British designer
T.H. Robsjohn-Gibbings
Terence Harold Robsjohn-Gibbings is a British-born architect, decorator, furniture designer, tastemaker, and thinker whose innovative ideas on interior design during the postwar era have a formative impact on American domestic culture.
Robsjohn-Gibbings studies architecture at London University. He afterwards works briefly as a naval architect, designing ocean liner interiors, and then as art director for a motion picture studio. In 1926, he becomes a salesman for an antiques dealer who specializes in Elizabethan and Jacobean furniture, and Robsjohn-Gibbings is assigned prominent accounts such as Elizabeth Arden and Neiman Marcus.
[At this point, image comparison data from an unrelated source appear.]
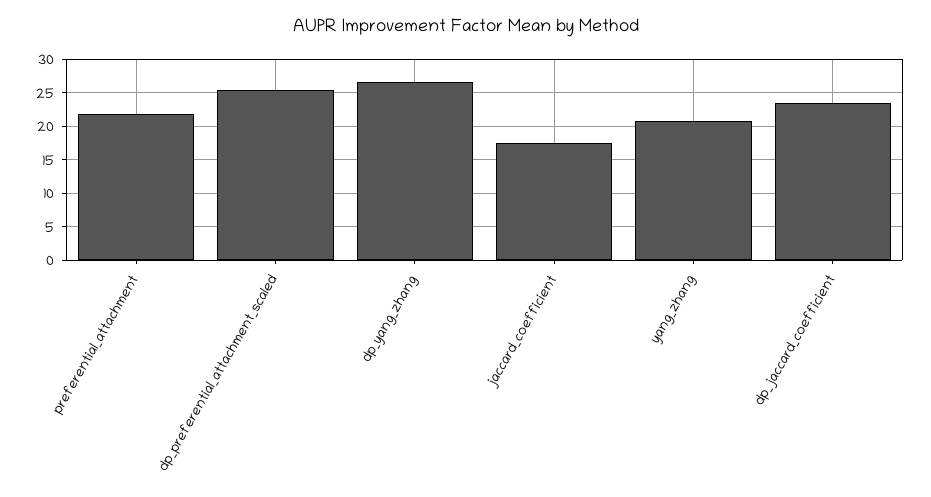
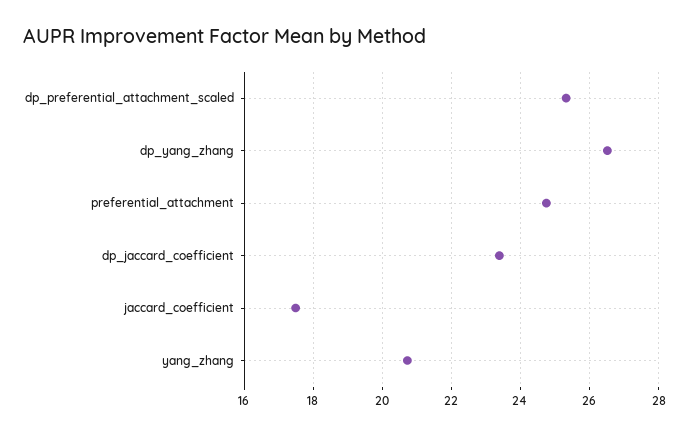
preferential_attachment: 22 -> 24.8

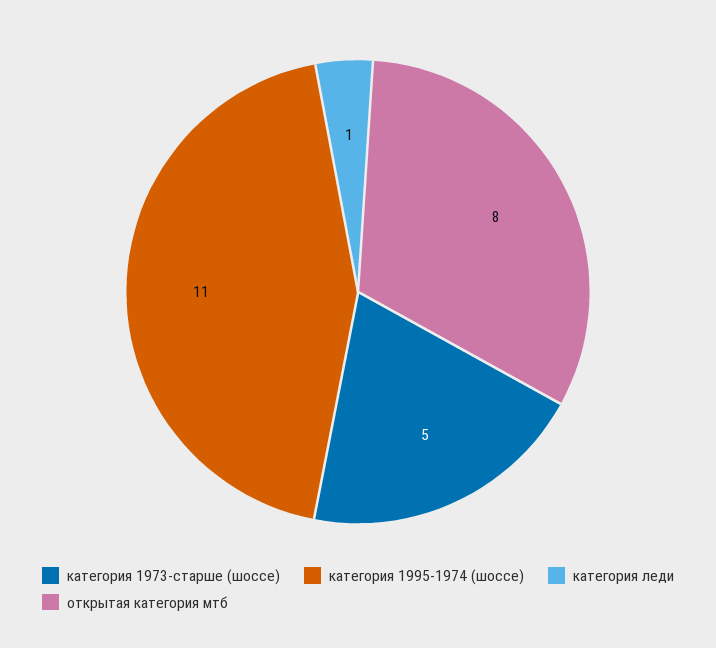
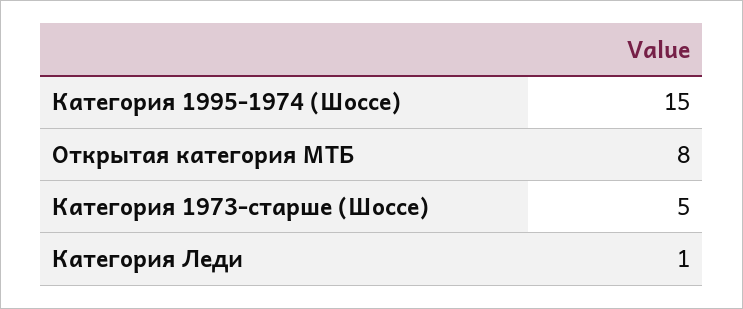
категория 1995-1974 (шоссе): 11 -> 15

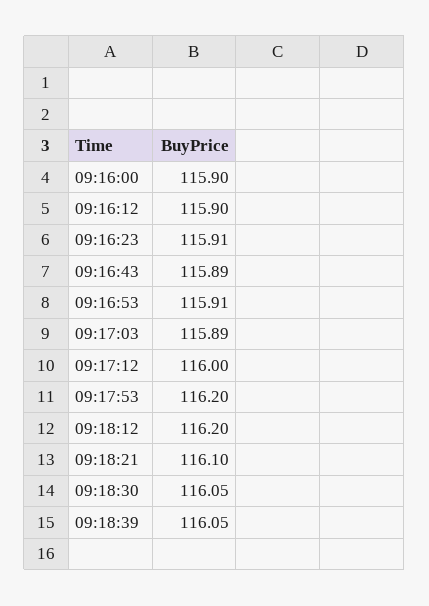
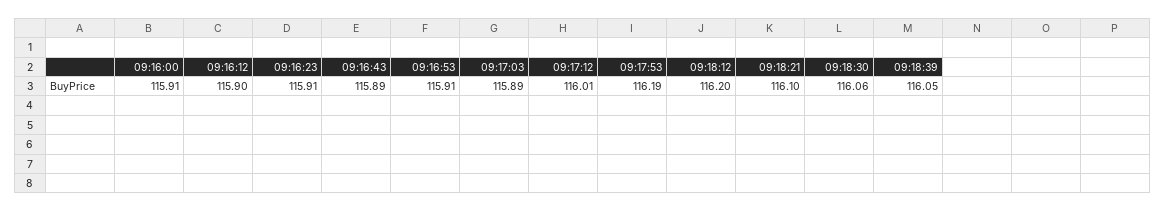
09:16:00: 115.9 -> 115.91
09:17:12: 116 -> 116.01
09:17:53: 116.2 -> 116.19
09:18:30: 116.05 -> 116.06

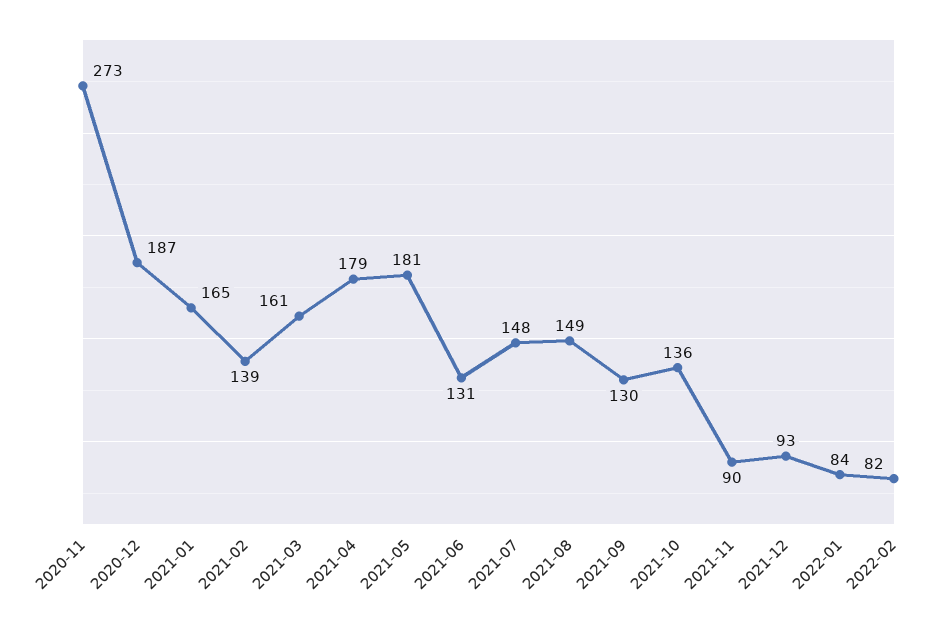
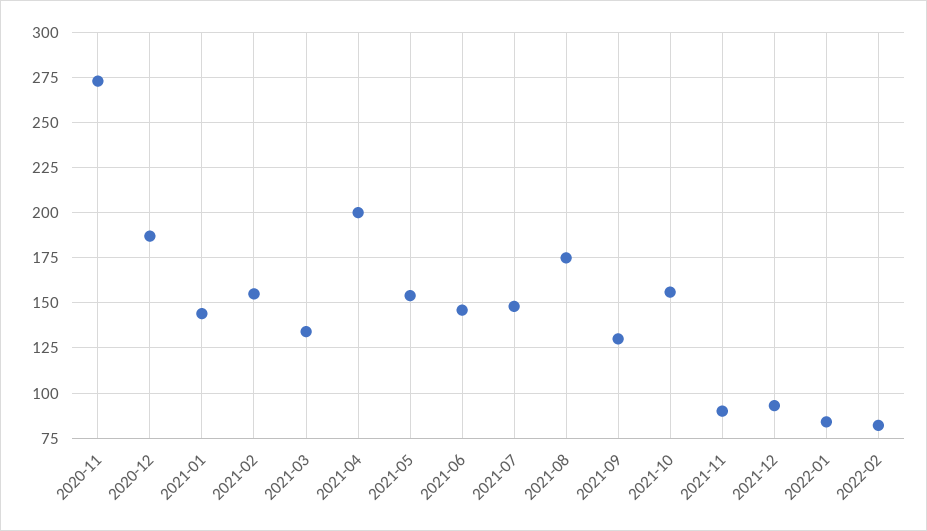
2021-01: 165 -> 145
2021-02: 139 -> 155
2021-03: 161 -> 135
2021-04: 179 -> 200
2021-05: 181 -> 155
2021-06: 131 -> 145
2021-08: 149 -> 175
2021-10: 136 -> 155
Through books, articles, lectures, interior décor, and industrial design, he advanced a singular outlook on the modern home, rooted in Greco-Roman sensibilities, classical principles, and early US-American domestic culture. In the emergence of middleclass US-American style during the formative years of modernism Robsjohn-Gibbings has a significant role in steering popular taste away from Art Moderne and the fashion of collecting European antiques and reproductions toward a genuine US-American modernism. A progressive thinker, he challenged international modernism and the postwar organic language through a scholarly understanding of ancient Greco-Roman furniture and a thorough study of US-American material culture.
His honors include the 1950 Waters Award and the 1962 Elsie de Wolfe Award.